* Problem:
Below are records; how many of their lines contain "parameters"? Give the number and no other words.

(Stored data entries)
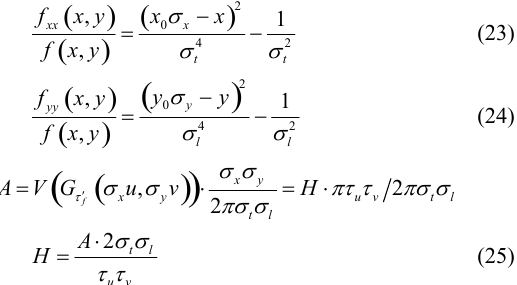
)MaskRange (d)FFT Contour Synthesized Sinc Peak with Gauss(  t=  l=4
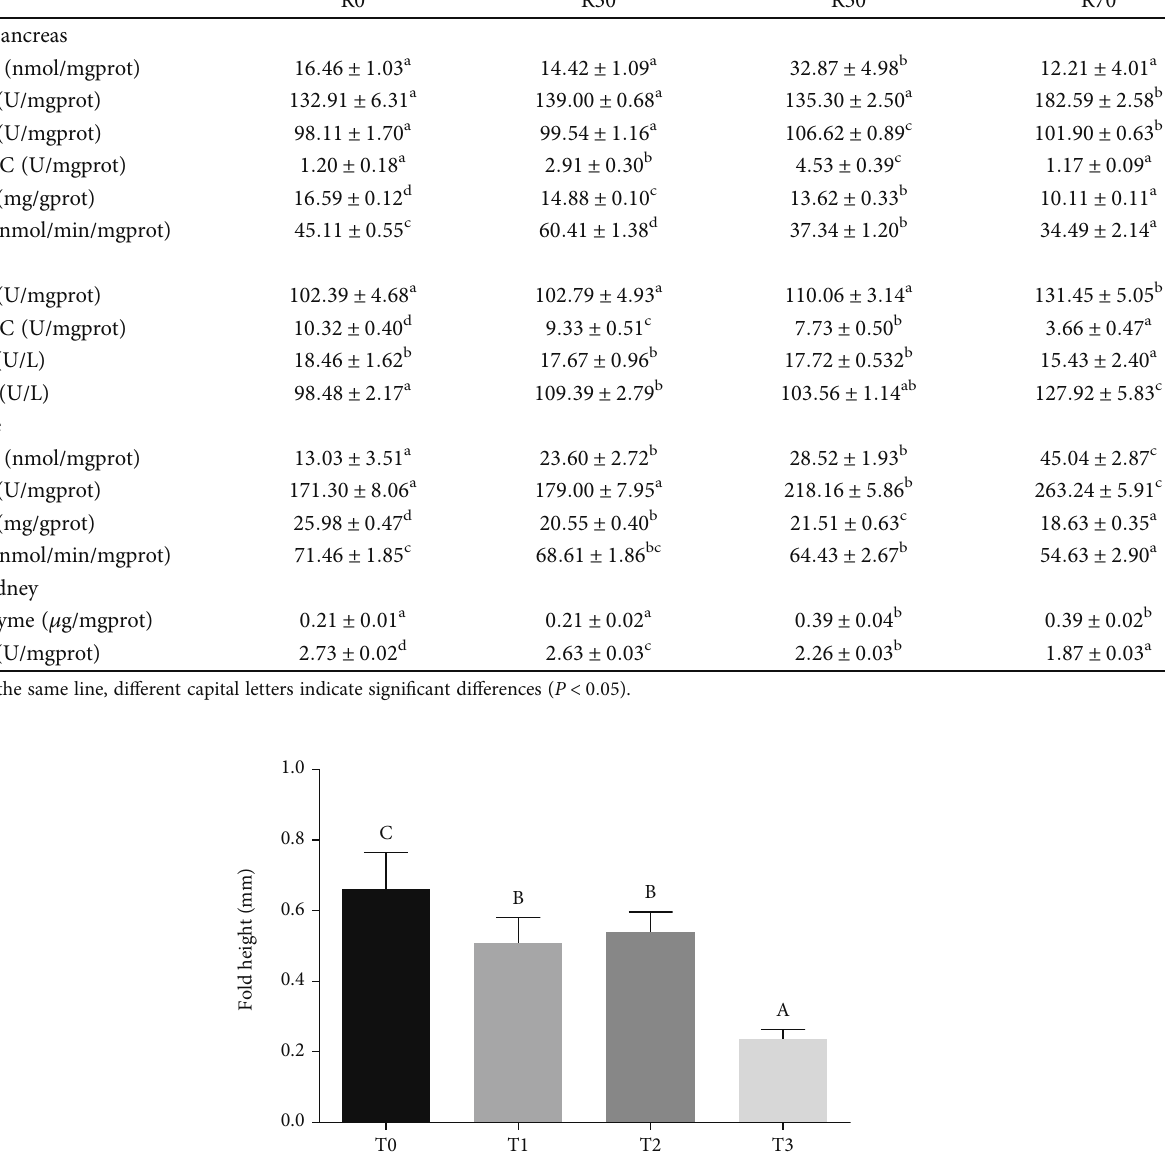
Table 7: Biochemical and immune parameters in di ff erent tissues of grass carp fed practical diets ( means ± SD , n = 3 ). R0 R30 R50 R70 Hepatopancreas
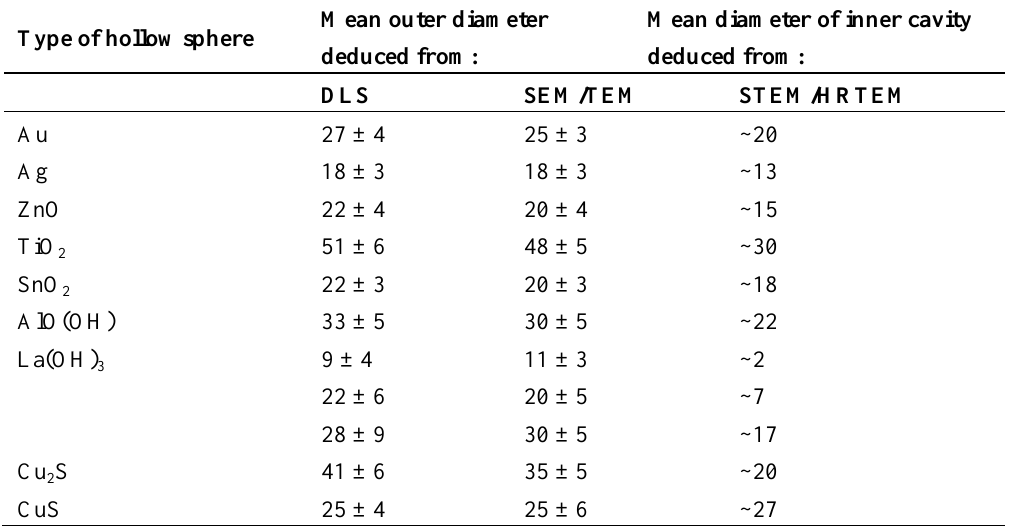
Table 2. Outer diameter and cavity size of various hollow spheres as made via the microemulsion approach. All values given in /nm.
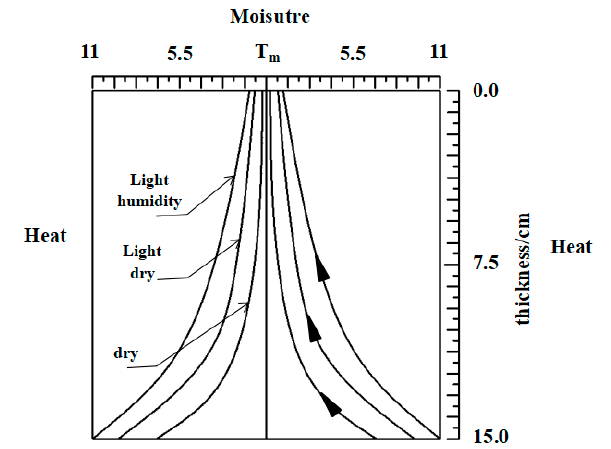
Figure 3. Moisture transfer model of coking coal during drying. According to the moisture transfer model, the coal seam was divided into several areas vertically, from the edge near the heat to the center, which was far away from the heat during drying. Temperature and humidity sensors were used to measure the temperature and moisture change with time in each area. In the experiment, the drying time was set as 360 min, the ambient humidity was 65%, and the oil bath temperature was 130 ◦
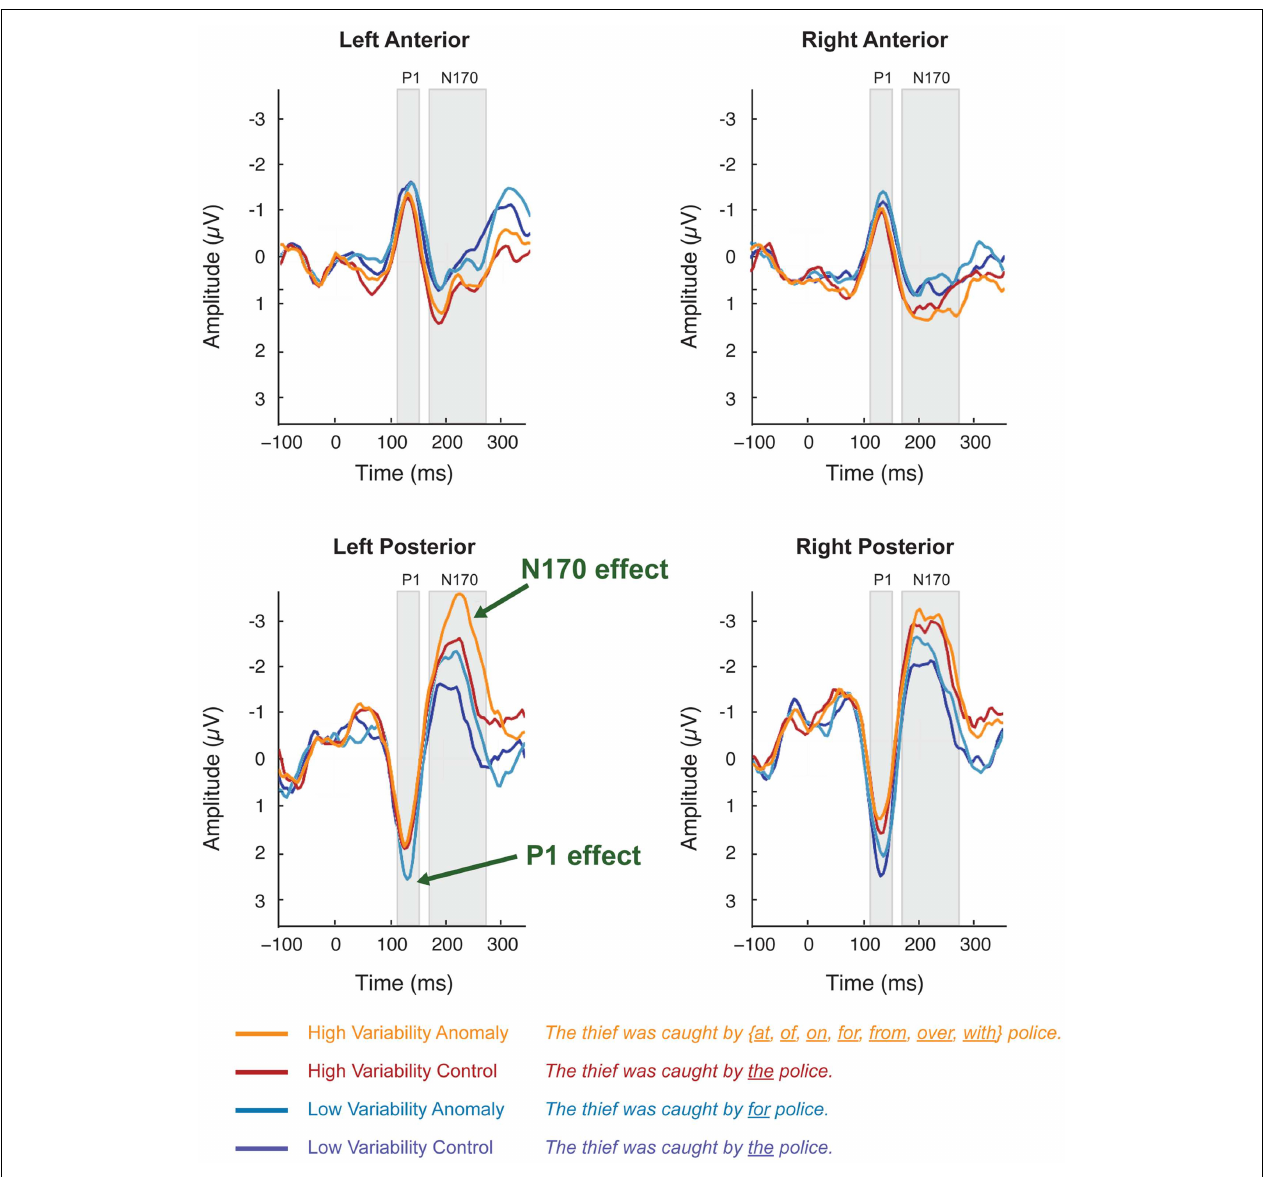
five-channel-group: left-posterior (P07, PO5, P7, CB1, O1), right posterior (P08, PO6, P8, CB2, O2), left anterior (F7, F5, F3, FT7, FC5), right-anterior (F8, F6, F4, FT8, FC6). Scalp ERP waveforms are plotted negative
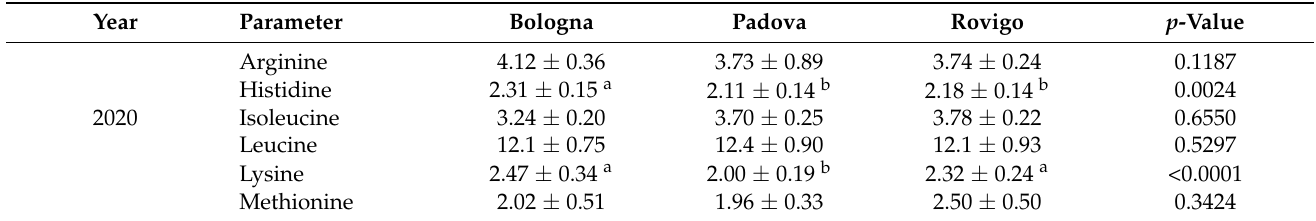
Table 2. Amino acid content (g per 100 g protein) of sorghum from different locations and years ( n = 15 per location and year; mean ±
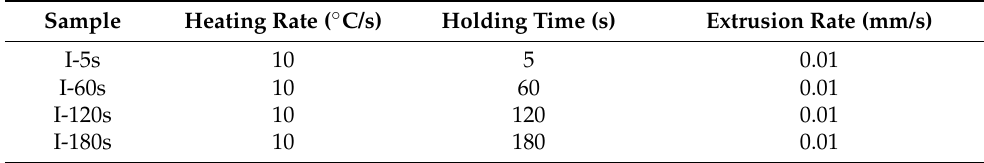
Table 2. Extrusion parameters for each holding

* Written response:
2